Task like: How we can extract PAN number from Pan Card
or extracting specfic element from PDF invoice.
How we can do that.
Please tell in step wise

Hi Shubham,

Once you read the PDF File, you will get the extracted text data.
You need to identify the pattern of the specific data/field you want to get from the extracted data.

In your case the PAN Number has a pattern as mentioned below:

The PAN (or PAN number) is a ten-character long alpha-numeric unique identifier.
The first five characters are letters (in uppercase by default), followed by four numerals, and the last (tenth) character is a letter.
The fourth character identifies the type of holder of the card.

Sagar Singh

Ok thanks
And for invoice pdf? How to do that?
I used pdf form steps in workflow. some pdf’s fields are visible in pdfform steps but some not.

I used invoice1 pdf which was editable in browser if we open it. If this pdf I use in pdf form steps then field which are present in invoice pdf are visible.

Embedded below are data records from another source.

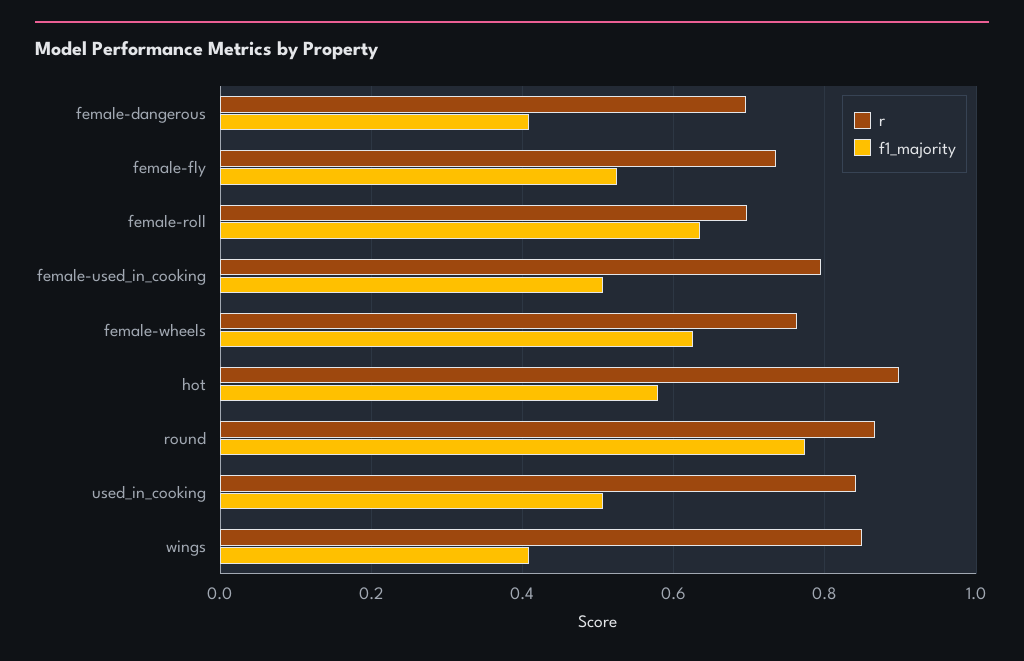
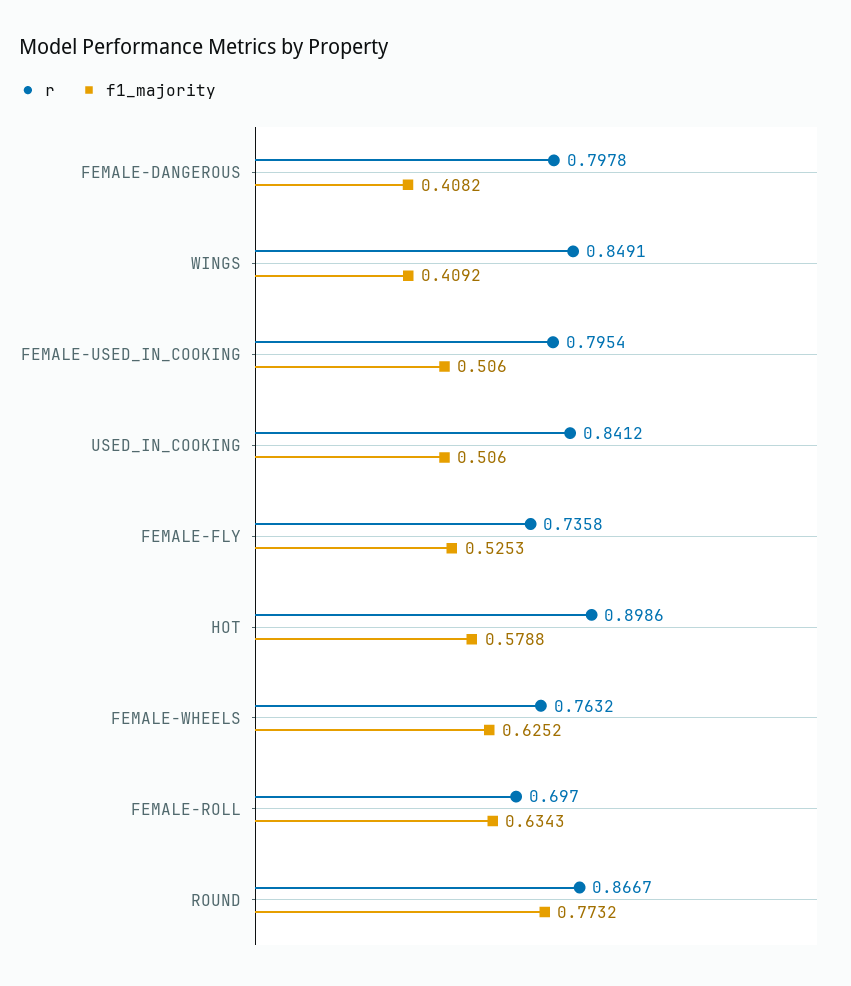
  {
    "r": {
-     "female-dangerous": 0.7,
+     "female-dangerous": 0.7978,
      "female-fly": 0.7358,
      "female-roll": 0.697,
      "female-used_in_cooking": 0.7954,
      "female-wheels": 0.7632,
      "hot": 0.8986,
      "round": 0.8667,
      "used_in_cooking": 0.8412,
      "wings": 0.8491
    },
    "f1_majority": {
      "female-dangerous": 0.4082,
      "female-fly": 0.5253,
      "female-roll": 0.6343,
      "female-used_in_cooking": 0.506,
      "female-wheels": 0.6252,
      "hot": 0.5788,
      "round": 0.7732,
      "used_in_cooking": 0.506,
      "wings": 0.4092
    }
  }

But when I open another pdf which was not editable if we open in Browser. It’s field was not visible in pdf form steps

Hi Shubham,

The “Read PDF Form” plugin has a limitation, it works only with editable PDF forms.
That is the reason it is working fine with the first invoice in your case. But unable to get any fields from the other invoice as it is not editable.

Sagar Singh

Ok !
But in case if we need to read invoice then how we will do it?

There is another plugin available PDF to Text, you can try using that.
But it would read the PDF and return whole data in text.

Sagar Singh

As UIpath provides the feature of indicating elements on pdf or image. So I was trying to do that in AE.